Texte fourni:
Personne ne l'attend. C'est une lente
descente aux enfers, l'alcool, la drogue,
la rue... "Quand Atifa est
rentrée dans ma vie j'étais plus qu'une
ombre". Si on l'interroge sur
ses motivations la réponse est simple : "Elle
m'a donné une raison de vivre, une
raison de me battre, sans elle je serais
déjà mort. Elle aussi, elle m'a sauvé.
Évidemment on pourrait penser que c'est
égoïste de ma part, que j'aurais dû la
confier aux services sociaux dès le
départ, mais elle n'a jamais manqué de
rien, elle sait même lire grâce à
Bernard et elle parle un peu
l'arabe".
Un
choc salutaire
L'intervention des
services sociaux au bout de cinq ans a
été un choc dans la vie des trois
hommes et de la fillette. "J'ai
dit que c'était ma fille, mais avec sa
blondeur et le bleu de ses yeux on ne m'a
pas cru. De toute façon ça changeait
pas grand chose. On me l'aurait prise de
tout manière. Finalement la petite
était tellement malheureuse qu'on m'a
laissé la voir tous les jours au
foyer". Dès lors, bien décidé
à récupérer Atifa, l'ancien
légionnaire retrouve le goût du combat
et renverse tous les obstacles qui se
dressent devant lui. Il apprend à lire,
trouve un emploi d'agent de sécurité,
obtient un logement puis réclame la
garde de la petite. Quand il se présente
devant le juge jeudi matin, c'est un
autre homme. On l'écoute avec attention.
Mais finalement c'est le témoignage de
la fillette qui a convaincu le juge. "C'était
très émouvant, j'en ai pleuré, avoue
Mlle Jeanneau, avocate de M Behalima,
elle a parlé de son père et de ses
tontons avec des mots si simples et si
tendres que toute l'assistance fut
instantanément convaincue qu'il
s'agissait là d'une vrai famille. L'ADN
ne fait pas tout, l'argent non
plus".
Ce matin Atifa a
rejoint le domicile de son père. Dès
lundi, elle intégrera l'école du
quartier... de l'autre côté du pont.

Énoncé de l'exercice 1: Recopiez sans rien changer les lignes des enregistrements ci-dessous, en commençant par celle qui contient "order: Anseriformes" et en terminant par celle qui contient "common name: California towhee", ces deux lignes incluses.

Données fournies:

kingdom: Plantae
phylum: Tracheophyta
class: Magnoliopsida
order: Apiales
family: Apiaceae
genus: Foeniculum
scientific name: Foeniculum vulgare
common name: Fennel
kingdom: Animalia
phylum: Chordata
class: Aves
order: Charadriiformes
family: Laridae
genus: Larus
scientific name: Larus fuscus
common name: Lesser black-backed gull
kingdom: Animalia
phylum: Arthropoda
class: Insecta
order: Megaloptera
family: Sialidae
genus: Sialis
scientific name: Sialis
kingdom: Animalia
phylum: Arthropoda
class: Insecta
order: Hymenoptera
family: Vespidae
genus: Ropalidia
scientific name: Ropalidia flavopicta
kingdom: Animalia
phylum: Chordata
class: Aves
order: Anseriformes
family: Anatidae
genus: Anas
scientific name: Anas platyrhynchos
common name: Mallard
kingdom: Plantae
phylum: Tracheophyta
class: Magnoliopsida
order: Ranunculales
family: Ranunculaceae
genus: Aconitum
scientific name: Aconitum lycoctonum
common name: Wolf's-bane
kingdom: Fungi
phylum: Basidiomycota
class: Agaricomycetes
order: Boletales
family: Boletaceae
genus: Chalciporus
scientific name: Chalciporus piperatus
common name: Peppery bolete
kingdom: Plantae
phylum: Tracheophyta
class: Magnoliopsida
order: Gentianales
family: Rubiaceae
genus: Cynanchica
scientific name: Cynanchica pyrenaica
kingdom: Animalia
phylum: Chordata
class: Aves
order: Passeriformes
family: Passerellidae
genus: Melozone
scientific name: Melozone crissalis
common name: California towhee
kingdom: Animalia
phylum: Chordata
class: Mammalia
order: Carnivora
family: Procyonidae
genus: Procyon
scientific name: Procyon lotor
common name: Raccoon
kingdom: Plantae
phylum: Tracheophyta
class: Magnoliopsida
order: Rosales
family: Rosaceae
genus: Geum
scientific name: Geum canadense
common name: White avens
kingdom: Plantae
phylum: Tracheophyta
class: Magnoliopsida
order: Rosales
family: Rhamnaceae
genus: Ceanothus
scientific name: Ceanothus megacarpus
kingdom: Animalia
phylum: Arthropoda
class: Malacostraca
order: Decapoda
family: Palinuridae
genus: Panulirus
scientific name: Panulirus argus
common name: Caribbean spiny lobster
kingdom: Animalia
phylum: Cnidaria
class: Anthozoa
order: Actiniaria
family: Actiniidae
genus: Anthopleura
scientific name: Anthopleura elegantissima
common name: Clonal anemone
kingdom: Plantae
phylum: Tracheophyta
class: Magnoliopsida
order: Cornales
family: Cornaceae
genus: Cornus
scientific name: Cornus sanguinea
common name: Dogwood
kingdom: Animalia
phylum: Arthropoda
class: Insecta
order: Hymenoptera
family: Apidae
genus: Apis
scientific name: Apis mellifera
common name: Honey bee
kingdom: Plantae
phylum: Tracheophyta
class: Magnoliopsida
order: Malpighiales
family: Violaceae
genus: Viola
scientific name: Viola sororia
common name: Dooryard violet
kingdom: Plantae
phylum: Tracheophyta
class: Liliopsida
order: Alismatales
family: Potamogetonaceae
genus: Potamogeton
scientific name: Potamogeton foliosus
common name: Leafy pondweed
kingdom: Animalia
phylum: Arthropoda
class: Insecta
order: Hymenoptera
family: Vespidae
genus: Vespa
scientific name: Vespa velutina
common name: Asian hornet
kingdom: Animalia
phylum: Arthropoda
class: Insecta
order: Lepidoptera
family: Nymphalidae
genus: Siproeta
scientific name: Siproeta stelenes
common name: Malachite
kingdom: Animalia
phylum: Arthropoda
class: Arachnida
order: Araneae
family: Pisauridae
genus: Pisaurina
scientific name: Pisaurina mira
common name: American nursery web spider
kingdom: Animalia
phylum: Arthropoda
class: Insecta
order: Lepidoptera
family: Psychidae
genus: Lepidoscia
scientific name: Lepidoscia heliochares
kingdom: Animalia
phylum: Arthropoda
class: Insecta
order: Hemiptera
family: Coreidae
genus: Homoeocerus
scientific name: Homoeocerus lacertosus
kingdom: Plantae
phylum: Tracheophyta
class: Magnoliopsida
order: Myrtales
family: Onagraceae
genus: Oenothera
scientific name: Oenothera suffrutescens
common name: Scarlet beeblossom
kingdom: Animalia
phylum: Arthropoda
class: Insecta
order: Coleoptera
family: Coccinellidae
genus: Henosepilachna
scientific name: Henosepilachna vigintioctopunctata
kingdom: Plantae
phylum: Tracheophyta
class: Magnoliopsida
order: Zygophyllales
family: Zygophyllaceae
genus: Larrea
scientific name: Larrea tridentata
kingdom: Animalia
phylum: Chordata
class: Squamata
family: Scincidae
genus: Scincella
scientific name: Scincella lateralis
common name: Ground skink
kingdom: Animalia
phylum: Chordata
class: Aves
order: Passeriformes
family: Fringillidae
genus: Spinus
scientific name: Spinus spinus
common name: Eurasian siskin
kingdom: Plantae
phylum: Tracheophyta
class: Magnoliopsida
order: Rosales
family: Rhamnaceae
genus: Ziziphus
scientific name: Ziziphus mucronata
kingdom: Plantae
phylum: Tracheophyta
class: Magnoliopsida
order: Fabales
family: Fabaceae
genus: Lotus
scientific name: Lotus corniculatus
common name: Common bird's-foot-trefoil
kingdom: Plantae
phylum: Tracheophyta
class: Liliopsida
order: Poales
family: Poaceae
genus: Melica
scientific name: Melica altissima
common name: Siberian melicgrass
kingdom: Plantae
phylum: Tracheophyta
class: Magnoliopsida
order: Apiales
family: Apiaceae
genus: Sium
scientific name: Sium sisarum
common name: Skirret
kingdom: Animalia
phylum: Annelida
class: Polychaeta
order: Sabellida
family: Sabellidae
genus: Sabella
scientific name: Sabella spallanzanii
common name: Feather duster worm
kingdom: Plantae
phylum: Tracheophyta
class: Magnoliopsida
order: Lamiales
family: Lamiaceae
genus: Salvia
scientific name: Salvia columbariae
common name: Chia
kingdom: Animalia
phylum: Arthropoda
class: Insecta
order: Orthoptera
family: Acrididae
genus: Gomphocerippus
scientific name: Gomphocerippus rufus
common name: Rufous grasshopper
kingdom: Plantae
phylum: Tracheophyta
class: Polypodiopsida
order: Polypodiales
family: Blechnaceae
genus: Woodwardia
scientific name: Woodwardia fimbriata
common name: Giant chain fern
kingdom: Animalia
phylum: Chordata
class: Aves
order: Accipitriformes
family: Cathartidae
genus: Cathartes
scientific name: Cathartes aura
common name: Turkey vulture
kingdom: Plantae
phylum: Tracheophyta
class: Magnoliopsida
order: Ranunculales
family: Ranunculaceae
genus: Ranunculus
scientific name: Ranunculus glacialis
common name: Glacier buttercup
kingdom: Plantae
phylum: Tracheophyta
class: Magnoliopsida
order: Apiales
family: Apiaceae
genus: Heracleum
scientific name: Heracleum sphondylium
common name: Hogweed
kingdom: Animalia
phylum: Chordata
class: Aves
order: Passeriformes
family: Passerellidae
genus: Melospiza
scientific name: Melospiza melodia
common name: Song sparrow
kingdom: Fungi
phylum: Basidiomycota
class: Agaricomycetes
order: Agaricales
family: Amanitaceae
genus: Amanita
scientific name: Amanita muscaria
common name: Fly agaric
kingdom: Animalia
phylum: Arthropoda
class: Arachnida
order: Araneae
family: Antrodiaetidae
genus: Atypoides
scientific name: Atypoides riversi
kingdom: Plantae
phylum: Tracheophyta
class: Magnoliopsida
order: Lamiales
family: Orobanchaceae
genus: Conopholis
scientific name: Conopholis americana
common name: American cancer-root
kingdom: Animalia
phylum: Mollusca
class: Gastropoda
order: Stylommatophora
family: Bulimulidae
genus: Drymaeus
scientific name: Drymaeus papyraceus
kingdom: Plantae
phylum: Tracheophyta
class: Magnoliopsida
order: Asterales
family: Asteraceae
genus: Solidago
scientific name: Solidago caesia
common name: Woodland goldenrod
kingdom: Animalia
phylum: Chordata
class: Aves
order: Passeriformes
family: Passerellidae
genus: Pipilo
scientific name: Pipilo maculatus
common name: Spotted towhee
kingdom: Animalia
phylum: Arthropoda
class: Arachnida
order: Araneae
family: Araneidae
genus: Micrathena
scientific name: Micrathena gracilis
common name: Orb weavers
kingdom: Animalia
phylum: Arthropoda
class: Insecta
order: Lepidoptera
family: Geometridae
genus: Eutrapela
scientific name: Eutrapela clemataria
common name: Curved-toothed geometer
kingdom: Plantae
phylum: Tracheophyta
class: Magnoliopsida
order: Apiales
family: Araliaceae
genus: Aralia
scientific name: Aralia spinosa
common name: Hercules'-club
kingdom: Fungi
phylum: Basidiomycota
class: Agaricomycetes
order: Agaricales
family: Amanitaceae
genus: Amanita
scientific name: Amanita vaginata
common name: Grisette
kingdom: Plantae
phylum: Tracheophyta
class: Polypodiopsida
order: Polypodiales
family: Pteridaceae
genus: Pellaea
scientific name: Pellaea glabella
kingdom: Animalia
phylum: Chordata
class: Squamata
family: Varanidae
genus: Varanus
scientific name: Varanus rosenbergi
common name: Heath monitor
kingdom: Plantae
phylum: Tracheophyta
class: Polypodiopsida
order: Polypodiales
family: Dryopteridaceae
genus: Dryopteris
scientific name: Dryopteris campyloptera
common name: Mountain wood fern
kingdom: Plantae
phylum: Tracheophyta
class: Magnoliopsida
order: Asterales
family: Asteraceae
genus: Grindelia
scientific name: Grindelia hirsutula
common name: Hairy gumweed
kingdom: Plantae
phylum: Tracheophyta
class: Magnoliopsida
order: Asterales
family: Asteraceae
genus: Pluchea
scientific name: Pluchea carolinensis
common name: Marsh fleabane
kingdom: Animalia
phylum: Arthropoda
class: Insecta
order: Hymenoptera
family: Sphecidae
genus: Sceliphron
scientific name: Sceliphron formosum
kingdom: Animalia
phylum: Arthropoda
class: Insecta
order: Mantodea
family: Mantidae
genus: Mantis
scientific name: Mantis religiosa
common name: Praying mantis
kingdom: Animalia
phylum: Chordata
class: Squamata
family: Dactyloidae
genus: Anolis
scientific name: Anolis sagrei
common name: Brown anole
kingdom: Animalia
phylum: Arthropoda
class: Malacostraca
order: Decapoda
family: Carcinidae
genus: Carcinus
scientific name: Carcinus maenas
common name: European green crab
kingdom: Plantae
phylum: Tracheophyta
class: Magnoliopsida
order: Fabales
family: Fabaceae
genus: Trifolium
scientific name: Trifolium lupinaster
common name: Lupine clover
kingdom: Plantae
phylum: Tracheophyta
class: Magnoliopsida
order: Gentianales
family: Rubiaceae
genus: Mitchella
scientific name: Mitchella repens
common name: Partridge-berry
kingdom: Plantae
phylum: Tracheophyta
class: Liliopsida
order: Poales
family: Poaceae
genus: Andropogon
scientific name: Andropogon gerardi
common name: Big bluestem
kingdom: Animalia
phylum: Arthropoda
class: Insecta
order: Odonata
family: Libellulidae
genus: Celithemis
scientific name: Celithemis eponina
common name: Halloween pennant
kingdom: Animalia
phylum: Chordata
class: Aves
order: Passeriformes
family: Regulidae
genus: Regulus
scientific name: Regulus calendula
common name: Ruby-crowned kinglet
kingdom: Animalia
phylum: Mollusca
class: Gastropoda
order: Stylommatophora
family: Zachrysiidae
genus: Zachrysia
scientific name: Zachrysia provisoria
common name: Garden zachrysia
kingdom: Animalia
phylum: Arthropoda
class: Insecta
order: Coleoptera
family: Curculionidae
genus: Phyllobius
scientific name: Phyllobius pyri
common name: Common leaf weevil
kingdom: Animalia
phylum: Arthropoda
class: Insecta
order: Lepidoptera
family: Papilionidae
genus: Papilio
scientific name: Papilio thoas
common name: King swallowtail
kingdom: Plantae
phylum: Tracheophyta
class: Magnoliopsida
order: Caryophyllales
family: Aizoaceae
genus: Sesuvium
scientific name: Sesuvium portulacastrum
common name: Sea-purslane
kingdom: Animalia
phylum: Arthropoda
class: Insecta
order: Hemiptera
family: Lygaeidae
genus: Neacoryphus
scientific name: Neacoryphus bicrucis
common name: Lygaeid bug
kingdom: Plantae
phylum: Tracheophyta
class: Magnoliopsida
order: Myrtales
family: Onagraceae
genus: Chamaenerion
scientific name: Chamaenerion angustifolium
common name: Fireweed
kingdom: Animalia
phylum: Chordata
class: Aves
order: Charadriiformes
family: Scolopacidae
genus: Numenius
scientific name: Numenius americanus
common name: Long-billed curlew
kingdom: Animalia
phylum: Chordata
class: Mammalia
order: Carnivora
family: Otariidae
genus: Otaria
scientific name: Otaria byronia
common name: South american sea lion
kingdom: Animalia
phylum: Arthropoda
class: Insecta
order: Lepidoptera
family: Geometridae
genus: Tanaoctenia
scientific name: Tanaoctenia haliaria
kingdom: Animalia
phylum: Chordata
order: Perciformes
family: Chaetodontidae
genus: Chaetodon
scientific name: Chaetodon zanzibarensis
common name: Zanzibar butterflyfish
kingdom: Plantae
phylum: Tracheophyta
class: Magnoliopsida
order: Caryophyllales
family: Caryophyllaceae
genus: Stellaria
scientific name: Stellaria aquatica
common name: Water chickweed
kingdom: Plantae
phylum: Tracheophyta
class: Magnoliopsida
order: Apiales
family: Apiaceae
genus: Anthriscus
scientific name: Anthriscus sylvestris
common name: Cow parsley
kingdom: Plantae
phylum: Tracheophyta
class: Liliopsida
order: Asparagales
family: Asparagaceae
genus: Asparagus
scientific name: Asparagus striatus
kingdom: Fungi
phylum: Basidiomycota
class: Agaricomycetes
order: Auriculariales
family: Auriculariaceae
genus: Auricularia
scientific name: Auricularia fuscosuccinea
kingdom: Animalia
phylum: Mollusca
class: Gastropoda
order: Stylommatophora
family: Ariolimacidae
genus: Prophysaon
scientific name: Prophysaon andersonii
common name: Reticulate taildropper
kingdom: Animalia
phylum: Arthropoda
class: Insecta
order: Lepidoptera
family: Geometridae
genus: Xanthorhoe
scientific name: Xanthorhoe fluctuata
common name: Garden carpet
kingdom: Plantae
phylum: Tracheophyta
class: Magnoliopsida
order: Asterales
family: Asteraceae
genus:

Énoncé de l'exercice 2: D'après le texte fourni, qu'est-ce qui a finalement convaincu le juge, et pourquoi ? Répondez en une à trois phrases.

Corrigé complet 1:
order: Anseriformes
family: Anatidae
genus: Anas
scientific name: Anas platyrhynchos
common name: Mallard
kingdom: Plantae
phylum: Tracheophyta
class: Magnoliopsida
order: Ranunculales
family: Ranunculaceae
genus: Aconitum
scientific name: Aconitum lycoctonum
common name: Wolf's-bane
kingdom: Fungi
phylum: Basidiomycota
class: Agaricomycetes
order: Boletales
family: Boletaceae
genus: Chalciporus
scientific name: Chalciporus piperatus
common name: Peppery bolete
kingdom: Plantae
phylum: Tracheophyta
class: Magnoliopsida
order: Gentianales
family: Rubiaceae
genus: Cynanchica
scientific name: Cynanchica pyrenaica
kingdom: Animalia
phylum: Chordata
class: Aves
order: Passeriformes
family: Passerellidae
genus: Melozone
scientific name: Melozone crissalis
common name: California towhee

Corrigé complet 2: C'est le témoignage de la fillette qui a convaincu le juge. Elle a parlé de son père et de ses tontons avec des mots si simples et si tendres que toute l'assistance a été convaincue qu'il s'agissait d'une vraie famille.